Segment Start: Input data
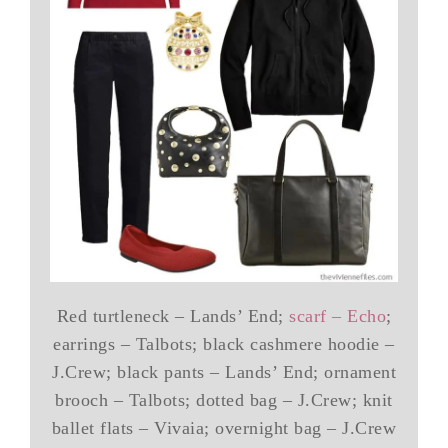
Red turtleneck – Lands’ End;
scarf – Echo
;
earrings – Talbots; black cashmere hoodie –
J.Crew; black pants – Lands’ End; ornament
brooch – Talbots; dotted bag – J.Crew; knit
ballet flats – Vivaia; overnight bag – J.Crew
Segment End: Input data
Your goal: From the line containing "scarf – Echo" down to the final line of the data, write out every line exactly; both the first and last of these belong in your answer, and nothing else does.

Output of the exercise:
scarf – Echo
;
earrings – Talbots; black cashmere hoodie –
J.Crew; black pants – Lands’ End; ornament
brooch – Talbots; dotted bag – J.Crew; knit
ballet flats – Vivaia; overnight bag – J.Crew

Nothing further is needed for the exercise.